Records provided
· · · ·
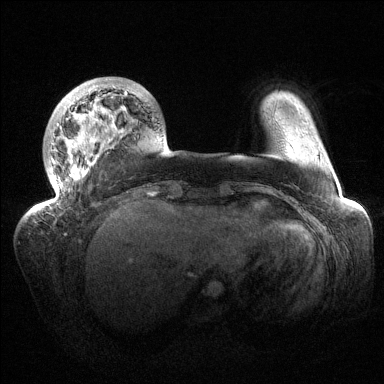
Breast MRI (dynamic contrast-enhanced), one axial slice. Position 29 of 144 along the scan axis. Dynamic contrast-enhanced series, time point 2 of 6 at this slice position (early post-contrast). 1.5 T. TE 1.5 ms, TR 4.6 ms. 1.2 mm slice thickness. 384 × 384 image matrix, field of view 420 × 420 mm. Female patient.
Structures marked on this image (semi-automatically segmented with operator editing):
- enhancing-tissue mask used for the functional tumour volume (all voxels passing the contrast-enhancement thresholds inside the analysis volume; usually the tumour): box from (x=37, y=78) to (x=138, y=211) px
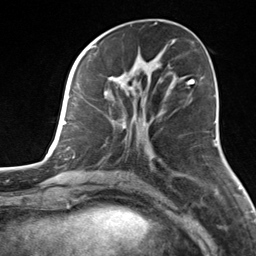
Breast MRI, one axial slice. Position 57 of 124 along the scan axis. Cropped to one breast. Dynamic contrast-enhanced series, time point 2 of 7 at this slice position (early post-contrast). 3 T. TE 1.8 ms, TR 4.7 ms. 256 × 256 image matrix. Female patient.
Annotated regions visible in this slice (semi-automatic segmentation, software-assisted and operator-edited):
- enhancing-tissue mask used for the functional tumour volume (all voxels passing the contrast-enhancement thresholds inside the analysis volume; usually the tumour): bounding box <105,58,174,129> (left, top, right, bottom; pixels)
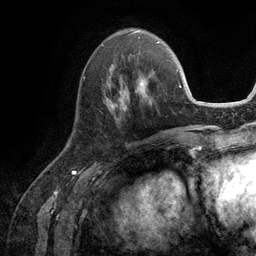
Breast MRI (dynamic contrast-enhanced), one axial slice. Position 42 of 134 along the scan axis. Cropped to one breast. Dynamic contrast-enhanced series, time point 2 of 6 at this slice position (early post-contrast). 3 T. TE 2.8 ms, TR 7.3 ms. 1.2 mm slice thickness. 256 × 256 image matrix, field of view 180 × 180 mm. Female patient.
Annotated regions visible in this slice (semi-automatically segmented with operator editing):
- enhancing-tissue mask used for the functional tumour volume (all voxels passing the contrast-enhancement thresholds inside the analysis volume; usually the tumour): bounding box [x1, y1, x2, y2] px = [105, 65, 154, 108]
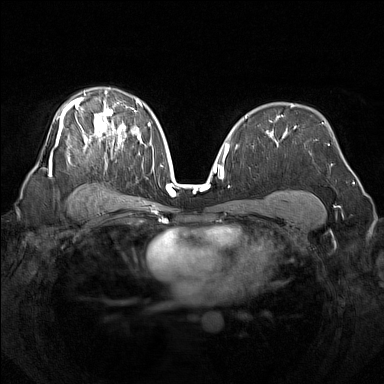
Breast MRI (dynamic contrast-enhanced), one axial slice. Slice 93 of 160 in the series (ordered by position). Dynamic contrast-enhanced series, time point 2 of 7 at this slice position (early post-contrast). 1.5 T. TE 1.8 ms, TR 5 ms. 384 × 384 image matrix, field of view 340 × 340 mm. Female patient.
Annotated regions visible in this slice (semi-automatically segmented with operator editing):
- enhancing-tissue mask used for the functional tumour volume (all voxels passing the contrast-enhancement thresholds inside the analysis volume; usually the tumour): bounding box <50,90,142,176> (left, top, right, bottom; pixels)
· · · ·
Description of the task
Repeat the data word for word, excluding any image.

Result
Breast MRI (dynamic contrast-enhanced), one axial slice. Position 29 of 144 along the scan axis. Dynamic contrast-enhanced series, time point 2 of 6 at this slice position (early post-contrast). 1.5 T. TE 1.5 ms, TR 4.6 ms. 1.2 mm slice thickness. 384 × 384 image matrix, field of view 420 × 420 mm. Female patient.
Structures marked on this image (semi-automatically segmented with operator editing):
- enhancing-tissue mask used for the functional tumour volume (all voxels passing the contrast-enhancement thresholds inside the analysis volume; usually the tumour): box from (x=37, y=78) to (x=138, y=211) px
Breast MRI, one axial slice. Position 57 of 124 along the scan axis. Cropped to one breast. Dynamic contrast-enhanced series, time point 2 of 7 at this slice position (early post-contrast). 3 T. TE 1.8 ms, TR 4.7 ms. 256 × 256 image matrix. Female patient.
Annotated regions visible in this slice (semi-automatic segmentation, software-assisted and operator-edited):
- enhancing-tissue mask used for the functional tumour volume (all voxels passing the contrast-enhancement thresholds inside the analysis volume; usually the tumour): bounding box <105,58,174,129> (left, top, right, bottom; pixels)
Breast MRI (dynamic contrast-enhanced), one axial slice. Position 42 of 134 along the scan axis. Cropped to one breast. Dynamic contrast-enhanced series, time point 2 of 6 at this slice position (early post-contrast). 3 T. TE 2.8 ms, TR 7.3 ms. 1.2 mm slice thickness. 256 × 256 image matrix, field of view 180 × 180 mm. Female patient.
Annotated regions visible in this slice (semi-automatically segmented with operator editing):
- enhancing-tissue mask used for the functional tumour volume (all voxels passing the contrast-enhancement thresholds inside the analysis volume; usually the tumour): bounding box [x1, y1, x2, y2] px = [105, 65, 154, 108]
Breast MRI (dynamic contrast-enhanced), one axial slice. Slice 93 of 160 in the series (ordered by position). Dynamic contrast-enhanced series, time point 2 of 7 at this slice position (early post-contrast). 1.5 T. TE 1.8 ms, TR 5 ms. 384 × 384 image matrix, field of view 340 × 340 mm. Female patient.
Annotated regions visible in this slice (semi-automatically segmented with operator editing):
- enhancing-tissue mask used for the functional tumour volume (all voxels passing the contrast-enhancement thresholds inside the analysis volume; usually the tumour): bounding box <50,90,142,176> (left, top, right, bottom; pixels)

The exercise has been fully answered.